🤖 AI Summary
This work proposes a large language model (LLM)-based approach to optimize reviewer allocation in major machine learning conferences, where current practices often rely on random assignment or affinity-based heuristics that struggle to accurately identify papers near the acceptance threshold. By leveraging LLMs to perform pairwise comparisons of submissions and integrating these judgments into a Bradley–Terry model, the method constructs a ranking that predicts the borderline paper band without requiring human reviews. The authors further introduce an “expected impact” metric that jointly considers the overlap (ρ) between predicted and true borderline regions and the marginal decision value (Δ) gained from additional reviews.

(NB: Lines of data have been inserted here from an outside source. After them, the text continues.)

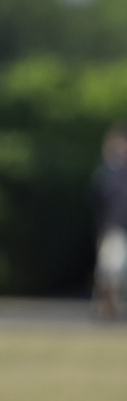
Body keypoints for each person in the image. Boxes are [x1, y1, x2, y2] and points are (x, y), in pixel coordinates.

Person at [90, 122, 127, 319]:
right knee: (110, 270)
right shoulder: (105, 174)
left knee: (118, 274)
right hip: (112, 229)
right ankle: (106, 307)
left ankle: (112, 307)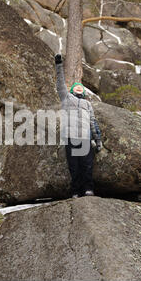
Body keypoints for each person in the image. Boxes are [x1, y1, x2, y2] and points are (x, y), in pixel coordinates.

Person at [54, 54, 102, 198]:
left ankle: (88, 189)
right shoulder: (67, 99)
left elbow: (93, 122)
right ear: (73, 90)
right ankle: (75, 191)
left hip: (86, 139)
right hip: (71, 138)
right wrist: (58, 65)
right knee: (73, 167)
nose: (79, 89)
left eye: (81, 88)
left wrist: (98, 140)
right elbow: (60, 84)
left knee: (87, 166)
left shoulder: (88, 104)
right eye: (77, 87)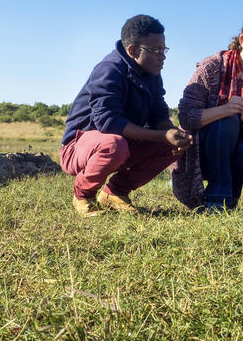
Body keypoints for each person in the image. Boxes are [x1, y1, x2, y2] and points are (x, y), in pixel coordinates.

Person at [61, 15, 192, 216]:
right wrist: (162, 135)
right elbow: (109, 123)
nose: (162, 56)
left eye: (163, 49)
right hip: (78, 147)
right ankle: (83, 195)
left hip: (120, 142)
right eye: (156, 50)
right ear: (132, 50)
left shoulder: (152, 73)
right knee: (113, 144)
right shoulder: (109, 70)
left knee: (170, 144)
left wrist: (172, 133)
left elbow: (158, 113)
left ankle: (115, 192)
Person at [172, 11, 243, 212]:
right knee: (227, 121)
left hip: (237, 152)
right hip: (201, 152)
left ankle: (229, 196)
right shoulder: (212, 67)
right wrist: (225, 110)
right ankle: (218, 199)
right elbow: (186, 117)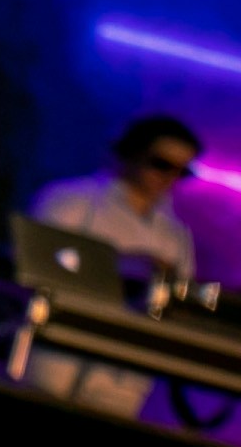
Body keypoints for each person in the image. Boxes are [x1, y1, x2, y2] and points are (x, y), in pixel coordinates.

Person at [26, 112, 200, 418]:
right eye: (161, 164)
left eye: (182, 171)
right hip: (59, 354)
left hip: (124, 373)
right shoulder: (70, 200)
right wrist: (125, 265)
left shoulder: (176, 236)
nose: (170, 177)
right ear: (132, 153)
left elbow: (179, 306)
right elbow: (40, 265)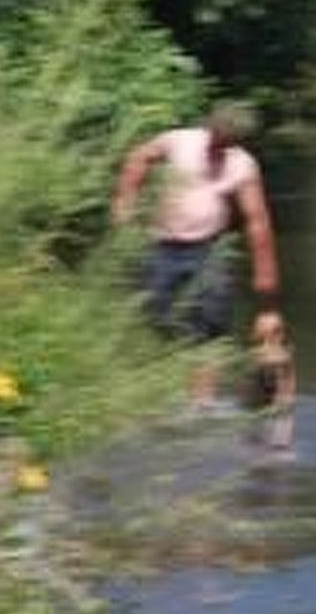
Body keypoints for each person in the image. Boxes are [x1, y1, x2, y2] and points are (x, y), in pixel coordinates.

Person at [112, 106, 283, 406]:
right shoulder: (180, 141)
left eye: (227, 143)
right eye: (217, 139)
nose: (219, 147)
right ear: (209, 129)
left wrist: (267, 300)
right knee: (152, 319)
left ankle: (201, 405)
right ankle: (153, 391)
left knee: (211, 328)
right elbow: (139, 157)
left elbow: (258, 224)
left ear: (237, 142)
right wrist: (125, 199)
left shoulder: (242, 165)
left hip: (209, 251)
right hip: (162, 246)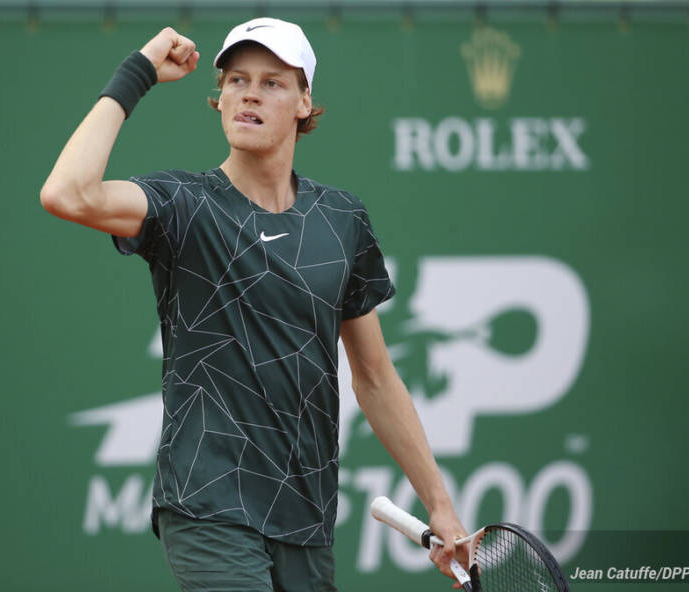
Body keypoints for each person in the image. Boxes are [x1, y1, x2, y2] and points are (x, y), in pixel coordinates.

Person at [41, 17, 469, 592]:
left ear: (304, 102)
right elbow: (66, 193)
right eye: (237, 80)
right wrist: (137, 71)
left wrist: (439, 503)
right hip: (207, 503)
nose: (250, 94)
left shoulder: (341, 219)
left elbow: (374, 376)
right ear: (219, 98)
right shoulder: (183, 204)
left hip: (306, 515)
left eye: (272, 82)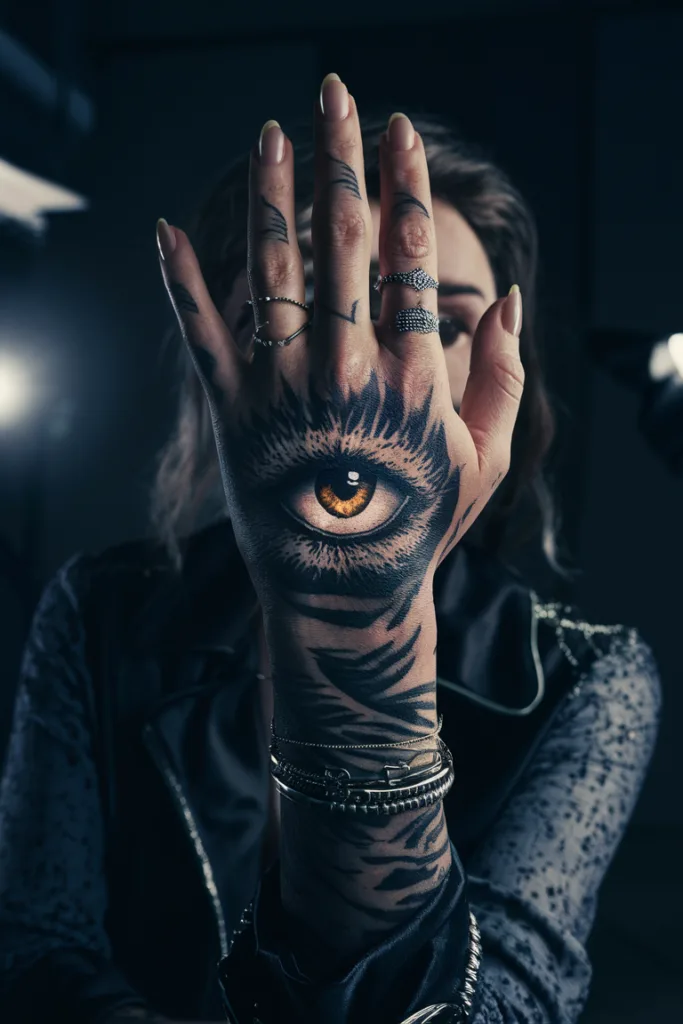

This metric guides the targeted allocation of limited extra reviewing resources to papers most likely to have their acceptance outcomes altered by additional scrutiny. Retrospective experiments demonstrate the effectiveness of the proposed framework.
📝 Abstract
This paper argues that large ML conferences should allocate marginal review capacity primarily to papers near the acceptance boundary, rather than spreading extra reviews via random or affinity-driven heuristics. We propose using LLM-based comparative ranking (via pairwise comparisons and a Bradley--Terry model) to identify a borderline band \emph{before} human reviewing and to allocate \emph{marginal} reviewer capacity at assignment time. Concretely, given a venue-specific minimum review target (e.g., 3 or 4), we use this signal to decide which papers receive one additional review (e.g., a 4th or 5th), without conditioning on any human reviews and without using LLM outputs for accept/reject. We provide a simple expected-impact calculation in terms of (i) the overlap between the predicted and true borderline sets ($\rho$) and (ii) the incremental value of an extra review near the boundary ($\Delta$), and we provide retrospective proxies to estimate these quantities.